Strength and coordination training for runners

These online exercises are designed to build functional strength and coordination to improve your running technique. You can do these exercises anywhere at anytime as they use body weight to provide resistance.  If you like an additional challenge, most can be modified to include the use of barbells and other weights. All of the exercises can be used as part of a dynamic warm-up to stimulate muscle activation before running.

As much as this is a training program, it is also designed to be a learning experience.  Rather than just prescribe exercises and a program we have taken the approach of giving you all the information you need to successfully use strength training for running, but also for long term health and fitness. We believe that good coaching helps you understand why your are doing something not just how.

What you get:

  • Online access to 12 exercises that help improve strength and coordination for running.
  • A detailed understanding of how strength training can help stimulate better running technique.
  • The know-how to build a more injury resistant running body.
  • Full exercise descriptions to guide you through each phase of movement.
  • Video tutorials explaining technique and the benefits of each exercise to your running.
  • Video demonstrations and photographs for each exercise.
  • Training structure for integrating strength and coordination training into your weekly routine.

The benefits of strength training for running technique by Melbourne Running Coach Brian Martin.

As featured in Run 4 Your Life Magazine June/July 2011 issue:

Download free PDF inclusive of full exercise descriptions.

Strength training improves absolute strength in muscles and tendons and its benefit to running is easy to understand.  Stronger muscles and connective tissue mean the movements that drive running can be performed with more power, for longer with less energy cost.  But this is only part of the story.

When I talk about strength training I always add the word coordination into the discussion because gains in strength are linked to factors other than building bigger muscles.  This is where the direct relationship between strength training and better running technique becomes apparent.

For example, studies have shown that strength improves by:

  • the central nervous system and muscles learning to work more efficiently;
  • better coordination between groups of muscles;
  • eliminating muscles activating at the wrong time; and
  • assuming more advantageous postures to allow muscles to express their maximum strength.

Researchers have also suggested that when movements become more complex, such as in running, there is greater opportunity for strength gains by focusing on these neurological factors.

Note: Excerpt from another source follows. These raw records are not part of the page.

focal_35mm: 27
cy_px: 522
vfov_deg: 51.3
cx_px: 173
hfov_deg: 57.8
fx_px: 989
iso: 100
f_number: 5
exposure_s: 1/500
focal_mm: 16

This makes strength and coordination training vitally important to any runner trying to improve their running technique.

Dr Philo Saunders also found during his PhD studies that one of the key factors in increasing running economy was improving the recruitment of the buttock and hamstring muscles and utilising the elastic energy stored in the muscle tendon systems.  Strength training ticks both of these boxes.

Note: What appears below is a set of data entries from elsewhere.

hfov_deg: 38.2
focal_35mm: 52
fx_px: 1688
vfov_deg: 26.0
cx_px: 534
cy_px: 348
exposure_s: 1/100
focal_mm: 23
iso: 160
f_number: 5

Good running technique is built around the foundations of coordination, activation and strength in the glutes and hamstrings.  During the research for my eBook Running Technique, I identified studies of talented athletes that explained when muscle groups were firing at each stage of the running cycle.  The hamstrings were shown to be the most active group and the glutes, while not firing for long, work hard just before and during the early stages of contact with the ground.  In a nutshell, these muscles work together to sustain good running technique by generating force while regulating optimal posture at the hip and knee joints.

Melbourne Running Coach Brian Martin demonstrates the single leg decline squatTraining the glutes and hamstring muscles in postures and movement patterns similar to running can improve the technique of runners at all levels of ability.  These muscles thrive on good coordination because they control the posture of the hip and lower back and the generation of movement through the hips and knees.  There are numerous exercises runners can perform that will help strengthen the muscles around the hip and improve their coordination with the hamstrings.  Runners enjoy the outdoors and often resent time in the gym, the good news is there are exercises that can be performed at home or the track without equipment.  These can be completed as a separate strength session or alternatively before running.  This saves time and helps activate the glutes and hamstrings during running.  Do less volume and intensity if you are running after strength training.

Master the coordination to perform each exercise before adding weights, faster movements or increasing ranges of motion.  Remember that a movement driven by activation of the correct primary and supporting muscles groups will provide more benefit than increasing the size of muscles that cannot work effectively as part of the overall neuromuscular team.